EBITDA was €86.0 million or 12.0 per cent of revenues compared to €87.0 million in 2011.
Operating profit was €61.1 million or 8.6 per cent of revenues compared with €62.2 million in 2011.
Net result for 2012 was €35.6 million compared to €34.5 million in 2011. The order book was at €125.4 million at the end of the year compared to €188.9 million in 2011.
Playing on its strengths by reaping the benefits of integration and a global network of sales and service, Marel said it showed solid revenue growth of 6.8 per cent.
Marel's core business has grown organically by 29 per cent in the last four years, a period which has been economically challenging.
Revenues for the year are in line with the Company's expectations with EBIT margin of 8.6 per cent, below the long-term target of 10-12 per cent.
Last year was challenging in Europe and USA with delays in high margin standard equipment whereas sales of large projects in new markets continued to grow. Large greenfield projects are expected to generate future revenues in the form of standard equipment and service related revenues.

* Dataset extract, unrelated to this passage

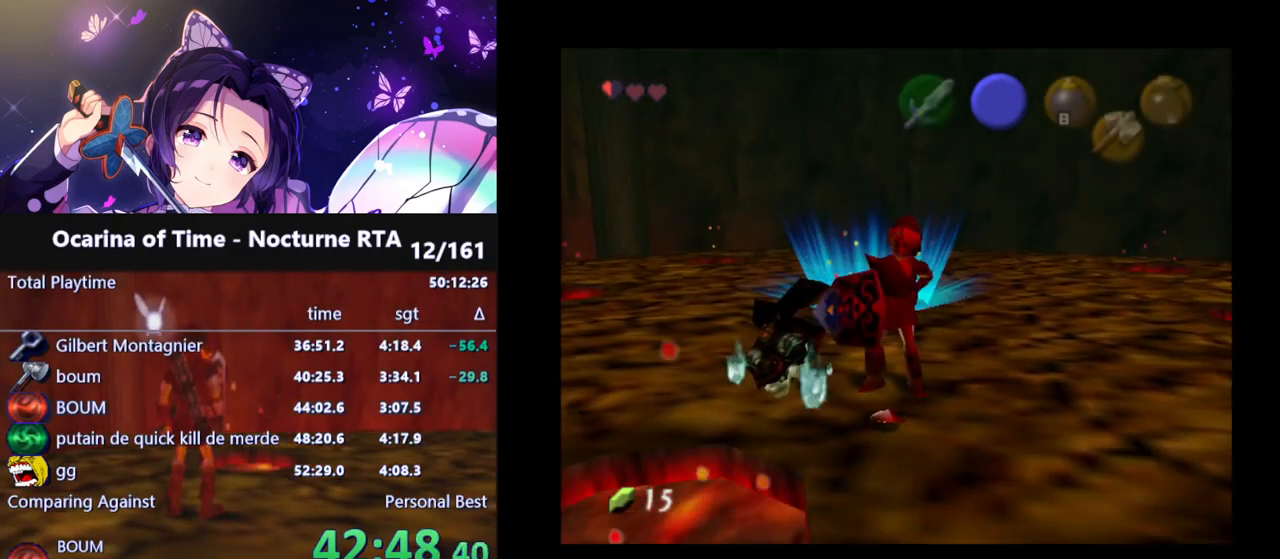
{"buttons": [], "left_stick": "center", "right_stick": "center", "events": [[17, "X", "up"], [67, "X", "down"], [117, "X", "up"], [183, "X", "down"], [250, "X", "up"], [283, "X", "down"], [367, "X", "up"]]}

Theo Hoen, CEO said: "A healthy 6.8 per cent growth in a challenging market is an achievement. In the last four years we have grown immensely. We have introduced a steady pipeline of new products, strengthened our sales and service network, and at the same time we have merged several companies into one.
"Last year we saw strong growth in our fish segment and in fourth quarter we saw signs of a turn-around in the meat industry. We maintained our position as market leader in further processing, and the poultry segment remained the backbone of our revenue base with returns above target.
"We expect moderate growth in 2013, assuming recovery in our established markets in the second half of the year, in particular in USA which has been in downturn for over two years. Looking further into the future, we believe that our innovative products and standardization of solutions and service in all our industries will secure strong organic growth. With increased sales of standard solutions and focus on operational excellence we expect to be back on track with 10-12 per cent EBIT in the second half of 2013."
He added: "The Company's revenue base remains strong and can generally be divided into three approximately equal components: 1) the sale of large systems, often for greenfield projects, 2) the sale of stand-alone equipment and smaller standardized systems, and 3) service and spare parts. However, last year large projects generated around 40 per cent of revenues, whereas standard solutions accounted for less than 25 per cent, lagging behind the previous two years, resulting in lower gross profit in 2012.
"Marel's poultry industry sector still accounts for over 50 per cent of the Company's revenues; however, there are signs that other segments may grow faster in the coming years."